Records from a data source
· · · · · · ·

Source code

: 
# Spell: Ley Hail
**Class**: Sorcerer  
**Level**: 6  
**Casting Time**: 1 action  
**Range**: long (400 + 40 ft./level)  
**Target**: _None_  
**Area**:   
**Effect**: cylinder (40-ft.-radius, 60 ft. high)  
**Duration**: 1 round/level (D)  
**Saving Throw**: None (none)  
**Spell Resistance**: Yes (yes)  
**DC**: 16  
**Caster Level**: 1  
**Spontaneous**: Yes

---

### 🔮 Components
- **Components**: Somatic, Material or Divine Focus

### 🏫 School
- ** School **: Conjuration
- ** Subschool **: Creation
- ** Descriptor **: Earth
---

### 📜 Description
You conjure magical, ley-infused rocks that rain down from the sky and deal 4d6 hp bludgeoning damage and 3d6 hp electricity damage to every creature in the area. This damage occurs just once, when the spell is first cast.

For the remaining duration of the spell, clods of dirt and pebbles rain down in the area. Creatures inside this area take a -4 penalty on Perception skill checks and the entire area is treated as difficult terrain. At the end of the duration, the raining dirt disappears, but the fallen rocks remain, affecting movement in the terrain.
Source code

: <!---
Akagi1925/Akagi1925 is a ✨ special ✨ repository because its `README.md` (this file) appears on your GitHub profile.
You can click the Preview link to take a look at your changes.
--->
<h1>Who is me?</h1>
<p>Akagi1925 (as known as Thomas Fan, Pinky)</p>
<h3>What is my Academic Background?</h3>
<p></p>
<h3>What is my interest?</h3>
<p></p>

· · · · · · ·

Count the lines in the records that include the word "rain". Report the total alone.

• [RESULT BELOW]
2